Automatic differentiation

Many algorithms require not only the function itself, but also the derivative to work. For sufficiently complex functions, computing the derivative by hand can be quite tedious, which is why one may want to use automatic differentiation libraries such as Autograd or its successor JAX. JAX offers more functionality than just differentation, such as just-in-time compilation of functions to improve performance, but in this section we will focus on automatic differentiation using JAX (the API of Autograd should work roughly the same).

The basis for automatic differentiation is JAXs grad function. grad takes a function and returns that functions derivative.

[1]:
from jax import grad


def f(x):
    return x**5 + 30 * x**2 + 5


df = grad(f)

grad can also handle basic python control structures like loops or conditionals:

[3]:
roots = [0.4, 3.8, -2]


def f(x):
    product = 1
    for r in roots:
        product *= x - r
    return product


df = grad(f)
[4]:
ax = np.linspace(-3, 5, 100)
fax = [f(x) for x in ax]
dfax = [df(x) for x in ax]
plt.plot(ax, fax, label="$f(x)$")
plt.plot(ax, dfax, label="$f'(x)$")
plt.legend()
plt.grid()
plt.show()
../_images/faq_auto_diff_5_0.png

To use numpy functions, JAX exposes a wrapper to numpy:

[5]:
import jax.numpy as jnp


def f(x):
    return jnp.sin(x)


df = grad(f)
[6]:
ax = np.linspace(-10, 10, 100)
fax = [f(x) for x in ax]
dfax = [df(x) for x in ax]
plt.plot(ax, fax, label="$f(x)$")
plt.plot(ax, dfax, label="$f'(x)$")
plt.legend()
plt.grid()
plt.ylim(-2, 2)
plt.xlim(-10, 10)
plt.show()
../_images/faq_auto_diff_8_0.png

Since grad returns a function, one can apply it to itself again to obtain higher-order derivatives:

[7]:
d6f = grad(grad(grad(grad(grad(grad(f))))))
[8]:
ax = np.linspace(-10, 10, 100)
fax = [f(x) for x in ax]
dfax = [df(x) for x in ax]
plt.plot(ax, fax, label="$f(x)$")
plt.plot(ax, [d6f(x) for x in ax], label="$f^{(6)}(x)$")
plt.legend()
plt.grid()
plt.ylim(-2, 2)
plt.xlim(-10, 10)
plt.show()
../_images/faq_auto_diff_11_0.png

Caveats

When using JAX, one needs to be aware of its disadvantages and technicalities.

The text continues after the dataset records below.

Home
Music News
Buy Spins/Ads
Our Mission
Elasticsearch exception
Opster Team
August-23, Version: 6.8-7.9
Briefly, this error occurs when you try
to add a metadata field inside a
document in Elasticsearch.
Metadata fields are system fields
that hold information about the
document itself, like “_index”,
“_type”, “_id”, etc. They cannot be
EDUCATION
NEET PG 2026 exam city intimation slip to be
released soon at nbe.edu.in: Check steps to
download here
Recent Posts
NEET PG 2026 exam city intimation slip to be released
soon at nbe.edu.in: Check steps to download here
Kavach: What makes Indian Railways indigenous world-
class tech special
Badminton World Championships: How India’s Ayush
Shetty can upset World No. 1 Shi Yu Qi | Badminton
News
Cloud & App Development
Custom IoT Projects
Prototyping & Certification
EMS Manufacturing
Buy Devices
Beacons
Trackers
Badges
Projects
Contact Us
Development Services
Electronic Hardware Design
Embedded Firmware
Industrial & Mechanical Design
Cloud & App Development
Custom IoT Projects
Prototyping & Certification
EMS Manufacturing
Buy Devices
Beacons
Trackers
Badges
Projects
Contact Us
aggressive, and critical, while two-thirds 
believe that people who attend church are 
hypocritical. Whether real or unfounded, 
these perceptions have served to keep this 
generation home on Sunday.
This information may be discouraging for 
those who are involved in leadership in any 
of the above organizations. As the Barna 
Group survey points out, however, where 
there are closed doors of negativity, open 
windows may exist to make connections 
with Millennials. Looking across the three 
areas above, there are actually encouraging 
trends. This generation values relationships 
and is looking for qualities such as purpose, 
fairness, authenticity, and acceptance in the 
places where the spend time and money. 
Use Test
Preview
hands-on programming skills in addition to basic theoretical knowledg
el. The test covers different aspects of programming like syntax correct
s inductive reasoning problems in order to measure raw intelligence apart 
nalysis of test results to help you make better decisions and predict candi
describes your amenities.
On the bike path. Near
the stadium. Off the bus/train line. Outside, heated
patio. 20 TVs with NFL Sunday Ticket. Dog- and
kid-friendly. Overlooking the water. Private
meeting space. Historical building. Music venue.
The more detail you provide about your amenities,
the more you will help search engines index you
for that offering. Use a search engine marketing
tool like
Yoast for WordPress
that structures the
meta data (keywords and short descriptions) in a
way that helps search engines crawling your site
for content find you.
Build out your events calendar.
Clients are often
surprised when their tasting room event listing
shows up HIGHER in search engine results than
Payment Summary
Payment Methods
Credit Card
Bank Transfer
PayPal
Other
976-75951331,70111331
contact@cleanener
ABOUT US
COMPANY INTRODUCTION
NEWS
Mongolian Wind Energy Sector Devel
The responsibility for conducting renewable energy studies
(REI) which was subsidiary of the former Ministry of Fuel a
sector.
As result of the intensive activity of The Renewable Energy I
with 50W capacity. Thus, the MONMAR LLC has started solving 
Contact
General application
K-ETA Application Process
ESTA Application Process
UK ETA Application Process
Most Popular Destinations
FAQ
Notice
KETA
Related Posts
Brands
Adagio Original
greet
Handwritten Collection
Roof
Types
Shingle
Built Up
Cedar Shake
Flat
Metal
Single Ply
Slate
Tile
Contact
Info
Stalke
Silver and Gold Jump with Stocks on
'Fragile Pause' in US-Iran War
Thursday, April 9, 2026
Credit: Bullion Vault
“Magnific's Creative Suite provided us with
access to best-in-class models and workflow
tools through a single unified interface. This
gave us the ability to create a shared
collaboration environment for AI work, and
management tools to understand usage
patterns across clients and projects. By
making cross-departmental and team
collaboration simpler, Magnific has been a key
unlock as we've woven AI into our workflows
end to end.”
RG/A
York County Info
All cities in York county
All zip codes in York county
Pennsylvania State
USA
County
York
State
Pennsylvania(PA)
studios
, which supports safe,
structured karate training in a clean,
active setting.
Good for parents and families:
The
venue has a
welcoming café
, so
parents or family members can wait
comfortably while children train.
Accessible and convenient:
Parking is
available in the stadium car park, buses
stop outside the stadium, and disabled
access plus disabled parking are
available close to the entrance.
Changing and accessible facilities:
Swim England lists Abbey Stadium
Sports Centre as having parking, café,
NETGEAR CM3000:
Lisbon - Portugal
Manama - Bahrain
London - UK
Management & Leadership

First off, if f returns a real or complex number, df=grad(f)returns a DeviceArray-type. To ensure that this works with PyZEAL, df has to be wrapped:

[9]:
def f(x):
    return x**5 - 1


_df = grad(f)


def df(x):
    return complex(_df(x))


print(type(_df(1.0)), type(df(1.0)))
<class 'jaxlib.xla_extension.DeviceArray'> <class 'complex'>

Further, grad has to be called with holomorphic=True to support differentiation at complex inputs. A working example with the Newton-rootfinder would be:

[10]:
from rootfinder.newton_grid import NewtonGridRootFinder
from jax import grad


def f(x):
    return x**5 - 1


_df = grad(f, holomorphic=True)


def df(x):
    return complex(_df(x))


gridRF = NewtonGridRootFinder(f, df)
gridRF.calcRoots((-2.0, 2.0), (-2.0, 2.0), (6, 6))
print("Roots: " + str(gridRF.getRoots()))
Roots: [-0.809017-0.587785j  0.309017-0.951057j  0.309017+0.951057j
 -0.809017+0.587785j  1.      +0.j      ]

If you run this example, you will notice a significant hit to performance. Used like this, JAXs automatic differentiation is drastically slower than direct evaluation, as can be seen in this comparison:

[11]:
gridRF2 = NewtonGridRootFinder(f, df=lambda x: 5 * x**4)

%timeit gridRF.calcRoots((-2.0, 2.0), (-2.0, 2.0), (6, 6)) # using JAX
%timeit gridRF2.calcRoots((-2.0, 2.0), (-2.0, 2.0), (6, 6)) # normal
5.13 s ± 178 ms per loop (mean ± std. dev. of 7 runs, 1 loop each)
186 ms ± 754 µs per loop (mean ± std. dev. of 7 runs, 10 loops each)

Thus, one should try to avoid automatic differentiation if runtime is of concern.